AB Science Identifies AB8939 as a Drug Candidate for Refractory Acute Myeloid Leukemia
AB Science announces the publication of a preclinical study on bioRxiv regarding AB8939, a new synthetic molecule developed to treat refractory acute myeloid leukemia. This molecule is currently undergoing a Phase I/II clinical trial, according to the company's statement.
Dual Mechanism of Action
AB8939 combines two distinct modes of action, the company states. On one hand, the molecule destabilizes microtubules by binding to the colchicine site on beta-tubulin, causing cell cycle arrest and apoptosis of proliferating tumor cells. On the other hand, it inhibits aldehyde dehydrogenases ALDH1 and ALDH2, enzymes that are overexpressed in tumors and associated with cancer stem cells as well as resistance to treatments. According to AB Science, this dual approach targets both active cancer cells and quiescent resistant stem cells.

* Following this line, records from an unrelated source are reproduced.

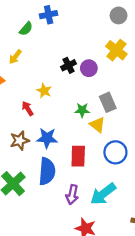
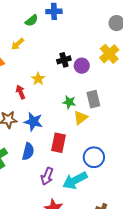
yellow triangle: (97, 125) -> (81, 118), turned 35
blue circle: (115, 152) -> (94, 157), moved
blue semicircle: (47, 171) -> (28, 151), size x0.7

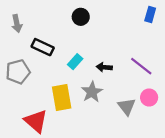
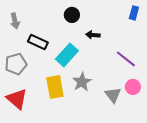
cyan rectangle: (75, 62) -> (67, 55), size x1.6
black arrow: (104, 67) -> (93, 35), moved
red triangle: (36, 121) -> (17, 99), moved

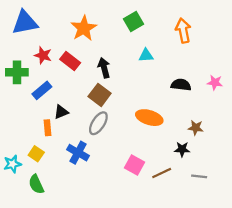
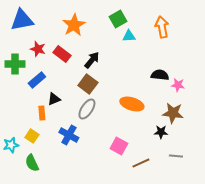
cyan triangle: (146, 55) -> (129, 36), moved
black arrow: (104, 68) -> (92, 60), turned 54
pink star: (215, 83) -> (178, 85), moved
brown star: (196, 128) -> (173, 113), size x1.5
brown line: (162, 173) -> (141, 163), moved

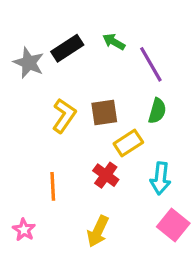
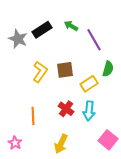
green semicircle: (157, 111) -> (108, 69), moved
yellow rectangle: (128, 143) -> (89, 84), moved
cyan arrow: (160, 178) -> (89, 111), moved

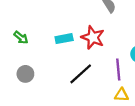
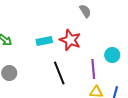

Preclinical Efficacy Demonstrated
The published preclinical studies show that AB8939 exhibits antiproliferative activity with nanomolar IC50 values against various human cancer cell lines, particularly in hematopoietic cancers, according to the group. The molecule maintains its effectiveness against cells resistant to conventional chemotherapy, notably those overexpressing P-glycoprotein or beta 3-tubulin. In murine models and patient-derived xenografts of high-risk acute myeloid leukemia, including cases with MECOM rearrangement and TP53 mutations, AB8939 significantly inhibited tumor growth and increased survival rates. Combination with azacitidine led to an almost complete elimination of the disease in these experimental models.
Ongoing Clinical Trial Phase I/II
AB8939 is currently being evaluated in the Phase I/II clinical trial AB18001 in patients with recurrent or refractory acute myeloid leukemia. The first two stages recruited 28 and 13 patients respectively and established the maximum tolerated dose at 21.3 mg per square meter after 3 and 14 consecutive days of treatment. The group recently received regulatory approval to initiate the third stage evaluating the combination of AB8939 with venetoclax. The material composition of AB8939 is protected by patents issued until 2026 in major geographical areas, including Europe, the United States, China, and Japan. An additional patent application for a specific medical use could extend this protection until 2044 for certain patient subpopulations. The molecule has also received orphan drug designation from the EMA and FDA, granting commercial exclusivity for 10 years in Europe and 7 years in the United States from the product's registration.